SELECTED EXTRACT —
= Beginning of Section =

The aim of this study was to link the fluorescence characteristics of lake water DOM to lake chemistry, catchment, and climate characteristics across a wide range of land-use and climate gradients spanning the full geographical area of Sweden. By using multivariate statistical approaches, we aim to decipher the relative importance of climate, catchment, and lake water chemistry in driving DOM quality. Our final goal was also to identify unique PARAFAC components that could be useful proxies for DOM reactivity, by recognizing patterns between components most readily lost within lakes and those found to be most persistent within lakes. These findings are useful for predicting the effects of changing climate patterns and land-use on lake DOM quality and to assess its treatability for drinking water purposes.

Materials and methods

Study sites

Lakes were sampled within the annual Swedish lake water-monitoring program conducted by the Swedish University of Agricultural Sciences (SLU). Of the approximately 100 000 lakes in Sweden larger than 1 hectare, more than 1000 lakes are sampled annually. In 2009 and 2010, every third lake visited by the national monitoring program was analyzed for DOM fluorescence and absorbance characteristics. A total of 560 samples were measured, spanning across the 13° latitudinal gradient of Sweden (Fig. 1). All sampling was performed by helicopter, whereby lake water was collected at a depth of ca. 1 m near the center of the lake during the autumn when lakes are well-mixed, starting from northern to southern Sweden ( We did not monitor fluxes of water or DOM quality from sources of lake inputs (e.g., streams, groundwater, and precipitation), and we assumed water and DOM within lakes were well mixed. Each lake was sampled once, and lakes were not necessarily hydrologically connected to each other. Sampling occurred between September 6th and November 11, 2009 and between September 26th and November 25, 2010. Lake water samples were transported to the laboratory within 2 days of collection, where they were stored at 4 °C in the dark. All analyses including water chemistry and spectroscopic analyses were conducted within days, and no longer than 2 weeks from collection.

Figure 1.

Spatial distribution of 560 study lakes across Sweden.

= End of Section =

REQUIRED ACTION —
Carry on writing the Swedish lake study excerpt from its final line. The items that come next have no connection to the Swedish lake study excerpt.

MATERIAL SHOWN —
= Beginning of Section =

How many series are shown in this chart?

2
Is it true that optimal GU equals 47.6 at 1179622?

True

= End of Section =
= Beginning of Section =

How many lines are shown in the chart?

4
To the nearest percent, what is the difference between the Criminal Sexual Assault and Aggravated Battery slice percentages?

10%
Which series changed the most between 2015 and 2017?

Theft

= End of Section =

RESULT OF THE EXERCISE —
Climate and geographical variables

Latitude is negatively correlated with the wide range of mean annual temperatures (MAT) included in this study, spanning from −6.1 in the north, to 6.5 in the south. MAT was adjusted for altitude with a −0.6 °C correction per 100 m (Livingstone et al., 1999). In addition to MAT, we used mean growing degree days (GDD) corresponding to the number of days in the year above 0 °C. GDD ranged from 100 days in the north, to 210 days in the south. Mean annual precipitation (MAP) and GDD were derived from the Swedish Meteorological and Hydrological Institute (SMHI) ( as a mean between the years 1961 and 1990. Estimates of the mean long-term lake discharge (Q) [m3 s−1] from the reference period January 1, 1961 to December 31, 1990, and lake volumes (V) were available from SMHI. Where lake volumes were missing (73% of the lakes), we estimated lake volumes from lake area and maximum slope within a 50 m buffer (Sobek et al., 2011). Lake water retention times (WRT) were calculated as V/Q. The altitude of lakes was provided by Lantmäteriet ( Land cover data for lake catchments was generated from the CORINE database (Hagner et al., 2005) developed by SLU, and expressed as percentage forest (conifer, deciduous, and mixed), wetland (open wetland, conifer/deciduous, and mixed forest on wetland), agriculture (landscaped green space, cultivated areas, pasture, and arable land), other (urban, poor vegetation, exploited land, and logging), and water (the surface area of the catchment covered by open water, not including the lake itself). Percentage agricultural coverage was converted to a ranked variable, because >50% of sites had <5% agriculture.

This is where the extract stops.